### ВЫБРАННЫЙ ТЕКСТ:
_ _ _

Теоретическая область клинической медицины ведала больше всего сосудо-двигательные явления и искала всюду, где только возможно, влияния нервных центров. Но мало-помалу стало чувствоваться и новое веяние. За границей уже заговорили, хотя еще очень осторожно, о роли микроскопических организмов в причинении болезней. Под влиянием учения Пастера о брожениях французский врач Давэн стал исследовать сибирскую язву и в работе, напечатанной пять-десят лет назад, высказал предположение, что микроскопические палочки, находящиеся в крови животных, больных этой язвой, являются истинной причиной болезни. Несмотря на то, что корифеи медицинской науки отнеслись равнодушно к этому мнению, тем не менее оно мало-помалу пробило дорогу и сделалось источником нового направления, произведшего переворот в учении о заразных болезнях.

В Россию новое учение перешло из Европы, где довольно долгое время колебались признать решенным вопрос о бактериальном происхождении многих болезней. Я живо помню, в шестидесятых годах беседы на субботних вечерах у Боткина, где он проводил параллель между инфекционными болезнями и припадками при отравлении грибами. Боткин относился сочувственно к новому течению научной медицины, но оно не вошло в плоть и кровь его мировоззрения. Боткин явился основателем обширной школы русских клиницистов, и влияние его сохранится на все времена.

После периода колебания, в западноевропейской науке работы, вышедшие из школ Коха в Берлине и Пастера в Париже, завоевали окончательное общественное мнение мыслящих врачей. В поразительно короткое время создалась новая отрасль медицины — микробиология, которая заняла первенствующее место не только в учении об инфекционных болезнях в тесном смысле, но и овладела хирургией и акушерством.

_ _ _

### ЦЕЛЬ ЗАДАНИЯ:
Пожалуйста, верните дословно отрывок из текста о зарождении микробиологии между словами «В Россию новое» и «на все времена.», включая их. Записи для работы не понадобятся.

_ _ _

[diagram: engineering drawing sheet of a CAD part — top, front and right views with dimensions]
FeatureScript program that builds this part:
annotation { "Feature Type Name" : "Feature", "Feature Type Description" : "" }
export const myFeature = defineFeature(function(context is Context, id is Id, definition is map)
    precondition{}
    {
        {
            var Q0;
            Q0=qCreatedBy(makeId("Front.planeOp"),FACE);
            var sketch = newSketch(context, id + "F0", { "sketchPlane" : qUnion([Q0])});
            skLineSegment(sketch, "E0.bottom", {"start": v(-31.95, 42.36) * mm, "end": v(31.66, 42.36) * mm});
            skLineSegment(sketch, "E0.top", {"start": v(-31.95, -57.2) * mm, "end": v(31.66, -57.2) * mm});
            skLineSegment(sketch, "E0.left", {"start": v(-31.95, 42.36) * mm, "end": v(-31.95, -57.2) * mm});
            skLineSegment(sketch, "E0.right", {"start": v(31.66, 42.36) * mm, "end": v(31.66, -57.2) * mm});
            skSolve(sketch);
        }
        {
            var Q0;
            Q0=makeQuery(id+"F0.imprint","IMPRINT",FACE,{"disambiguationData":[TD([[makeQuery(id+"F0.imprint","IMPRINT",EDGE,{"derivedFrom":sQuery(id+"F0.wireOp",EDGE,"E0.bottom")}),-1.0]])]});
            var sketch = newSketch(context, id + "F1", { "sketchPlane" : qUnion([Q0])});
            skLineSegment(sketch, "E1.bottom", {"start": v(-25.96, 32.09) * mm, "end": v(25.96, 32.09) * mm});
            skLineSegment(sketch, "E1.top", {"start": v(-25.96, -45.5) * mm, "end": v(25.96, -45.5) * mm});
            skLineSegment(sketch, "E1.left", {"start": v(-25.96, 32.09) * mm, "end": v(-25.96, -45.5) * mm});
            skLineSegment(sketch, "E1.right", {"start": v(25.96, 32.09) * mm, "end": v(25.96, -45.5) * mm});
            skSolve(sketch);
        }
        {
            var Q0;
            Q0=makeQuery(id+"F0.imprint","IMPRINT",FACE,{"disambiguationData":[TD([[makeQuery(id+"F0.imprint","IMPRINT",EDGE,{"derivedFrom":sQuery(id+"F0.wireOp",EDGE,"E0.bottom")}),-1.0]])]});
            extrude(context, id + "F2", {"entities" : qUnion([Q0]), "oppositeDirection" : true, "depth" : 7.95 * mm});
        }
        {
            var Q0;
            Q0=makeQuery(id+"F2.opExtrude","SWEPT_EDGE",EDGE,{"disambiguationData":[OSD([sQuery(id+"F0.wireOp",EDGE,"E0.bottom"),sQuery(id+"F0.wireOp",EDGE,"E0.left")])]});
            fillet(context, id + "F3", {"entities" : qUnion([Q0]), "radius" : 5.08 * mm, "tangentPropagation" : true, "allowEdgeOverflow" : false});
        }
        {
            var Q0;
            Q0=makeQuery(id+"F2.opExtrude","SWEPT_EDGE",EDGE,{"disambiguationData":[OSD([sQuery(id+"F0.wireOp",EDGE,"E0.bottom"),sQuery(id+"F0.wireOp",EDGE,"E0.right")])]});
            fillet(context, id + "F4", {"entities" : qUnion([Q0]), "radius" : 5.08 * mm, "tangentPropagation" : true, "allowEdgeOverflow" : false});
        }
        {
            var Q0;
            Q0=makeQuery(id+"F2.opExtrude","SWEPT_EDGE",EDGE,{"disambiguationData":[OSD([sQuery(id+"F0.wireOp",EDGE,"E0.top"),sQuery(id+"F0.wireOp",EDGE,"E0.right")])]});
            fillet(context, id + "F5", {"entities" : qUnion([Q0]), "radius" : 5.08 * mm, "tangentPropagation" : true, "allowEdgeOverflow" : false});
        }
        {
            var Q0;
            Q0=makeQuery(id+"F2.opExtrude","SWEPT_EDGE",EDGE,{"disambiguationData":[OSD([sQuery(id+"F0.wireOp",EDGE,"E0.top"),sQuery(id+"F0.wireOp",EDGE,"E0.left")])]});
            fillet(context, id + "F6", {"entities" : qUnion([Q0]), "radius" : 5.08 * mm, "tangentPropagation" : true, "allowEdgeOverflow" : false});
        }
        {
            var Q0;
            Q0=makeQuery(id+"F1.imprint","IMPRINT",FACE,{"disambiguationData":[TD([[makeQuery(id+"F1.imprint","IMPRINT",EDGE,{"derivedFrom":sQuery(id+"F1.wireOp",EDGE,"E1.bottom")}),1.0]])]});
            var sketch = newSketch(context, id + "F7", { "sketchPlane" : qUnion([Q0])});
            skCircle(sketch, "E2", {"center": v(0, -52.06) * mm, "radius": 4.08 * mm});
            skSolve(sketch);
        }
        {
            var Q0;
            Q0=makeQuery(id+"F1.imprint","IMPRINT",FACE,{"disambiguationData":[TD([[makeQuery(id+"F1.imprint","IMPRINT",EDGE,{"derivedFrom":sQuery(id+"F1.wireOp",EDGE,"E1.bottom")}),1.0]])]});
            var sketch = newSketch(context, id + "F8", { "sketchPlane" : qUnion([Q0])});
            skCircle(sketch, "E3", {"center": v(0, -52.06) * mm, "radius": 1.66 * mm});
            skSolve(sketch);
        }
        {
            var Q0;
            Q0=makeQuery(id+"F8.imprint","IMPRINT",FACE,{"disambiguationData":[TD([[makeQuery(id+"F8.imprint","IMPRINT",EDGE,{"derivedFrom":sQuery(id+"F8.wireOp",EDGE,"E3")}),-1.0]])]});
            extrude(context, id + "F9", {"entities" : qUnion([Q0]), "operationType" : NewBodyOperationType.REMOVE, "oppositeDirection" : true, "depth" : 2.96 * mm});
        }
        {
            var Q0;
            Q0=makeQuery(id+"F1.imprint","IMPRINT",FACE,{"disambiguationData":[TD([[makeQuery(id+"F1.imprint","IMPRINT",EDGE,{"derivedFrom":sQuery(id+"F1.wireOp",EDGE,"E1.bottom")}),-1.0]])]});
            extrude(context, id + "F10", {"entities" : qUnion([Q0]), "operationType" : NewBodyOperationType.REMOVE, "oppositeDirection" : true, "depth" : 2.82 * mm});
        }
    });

_ _ _

### ОТВЕТ К ЗАДАНИЮ:
В Россию новое учение перешло из Европы, где довольно долгое время колебались признать решенным вопрос о бактериальном происхождении многих болезней. Я живо помню, в шестидесятых годах беседы на субботних вечерах у Боткина, где он проводил параллель между инфекционными болезнями и припадками при отравлении грибами. Боткин относился сочувственно к новому течению научной медицины, но оно не вошло в плоть и кровь его мировоззрения. Боткин явился основателем обширной школы русских клиницистов, и влияние его сохранится на все времена.